**WORK TASK:**
Quote every line below exactly and skip any picture.

**INFORMATION SUPPLIED:**
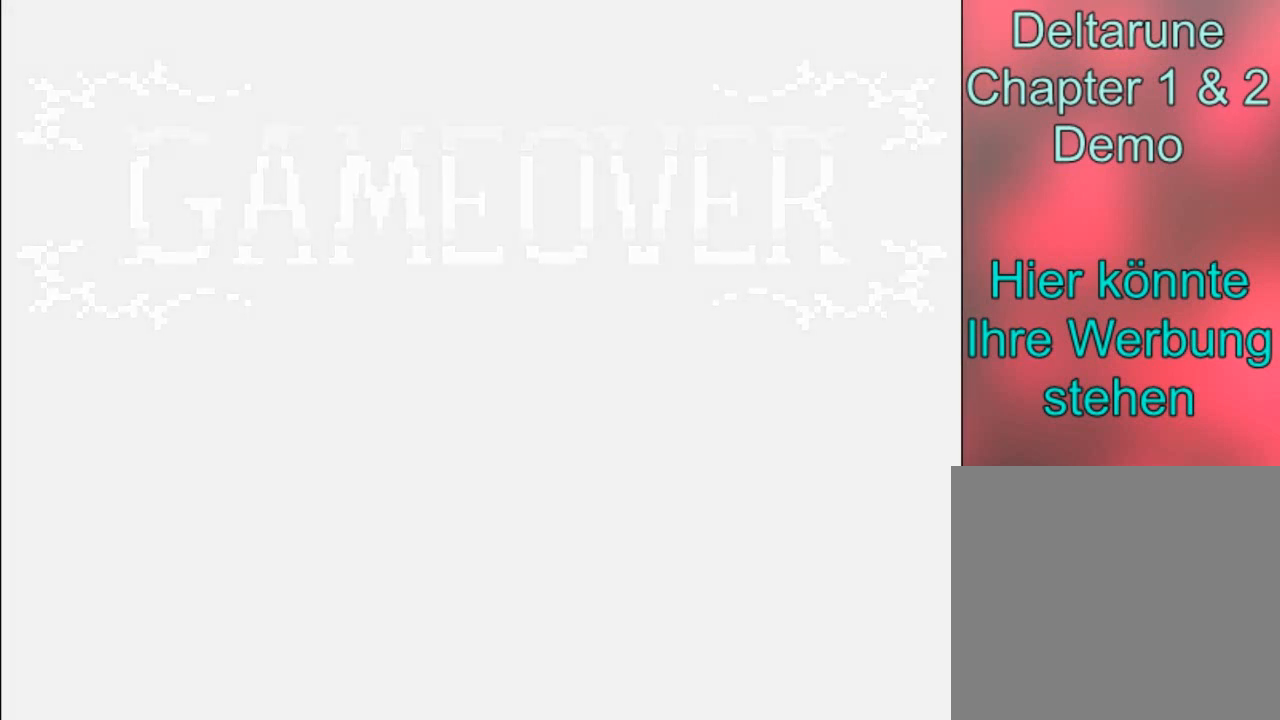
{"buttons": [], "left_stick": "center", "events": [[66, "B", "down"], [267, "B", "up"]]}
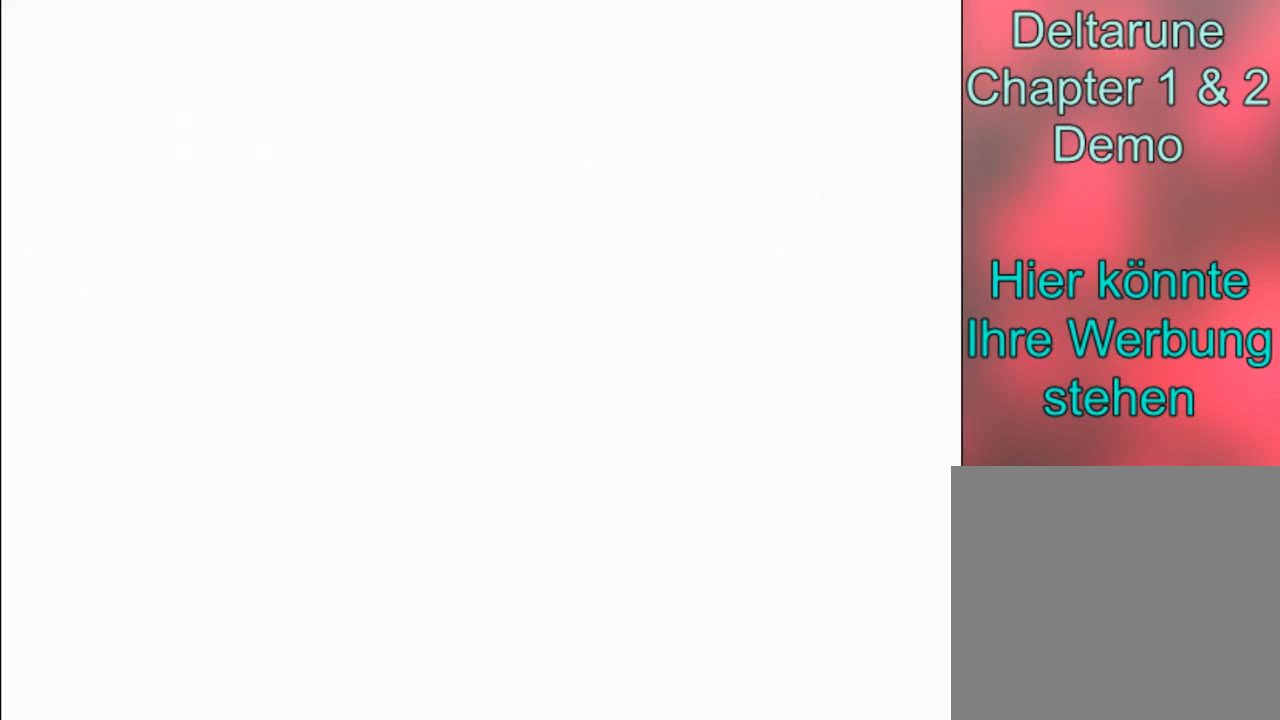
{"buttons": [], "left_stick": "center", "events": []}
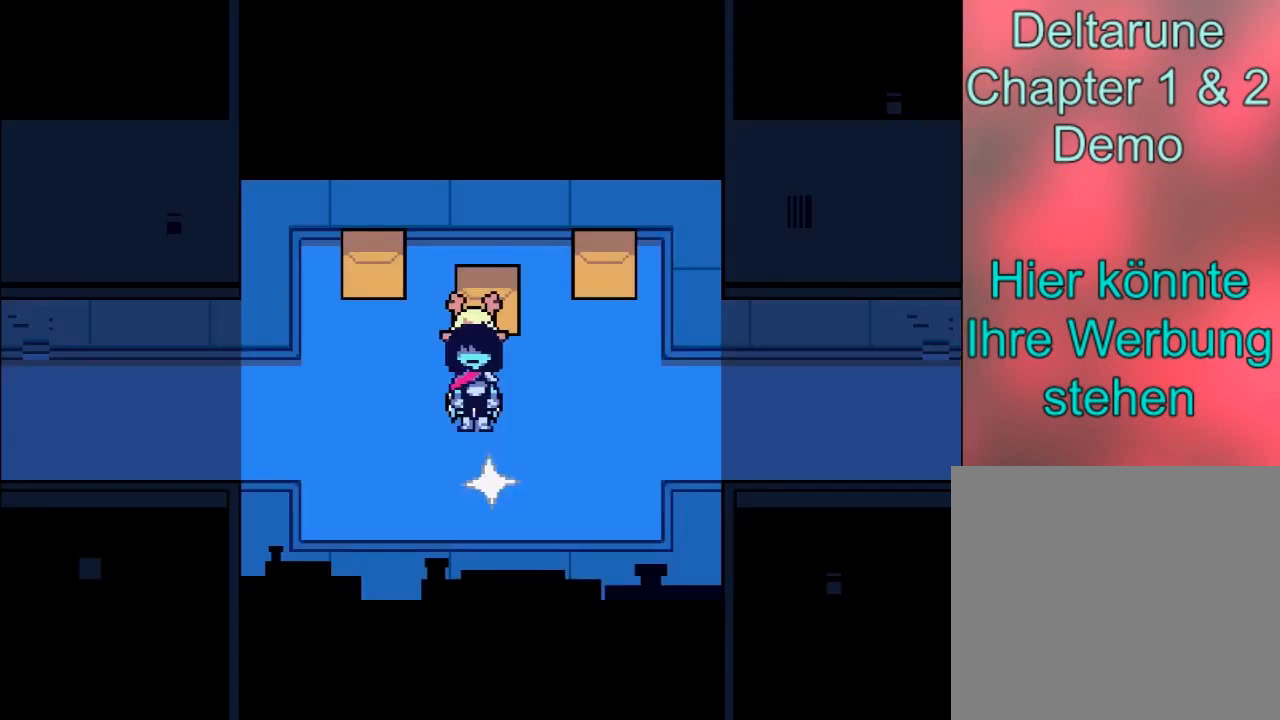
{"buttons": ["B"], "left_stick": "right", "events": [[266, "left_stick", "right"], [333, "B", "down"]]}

**EXERCISE OUTPUT:**
{"buttons": [], "left_stick": "center", "events": [[66, "B", "down"], [267, "B", "up"]]}
{"buttons": [], "left_stick": "center", "events": []}
{"buttons": ["B"], "left_stick": "right", "events": [[266, "left_stick", "right"], [333, "B", "down"]]}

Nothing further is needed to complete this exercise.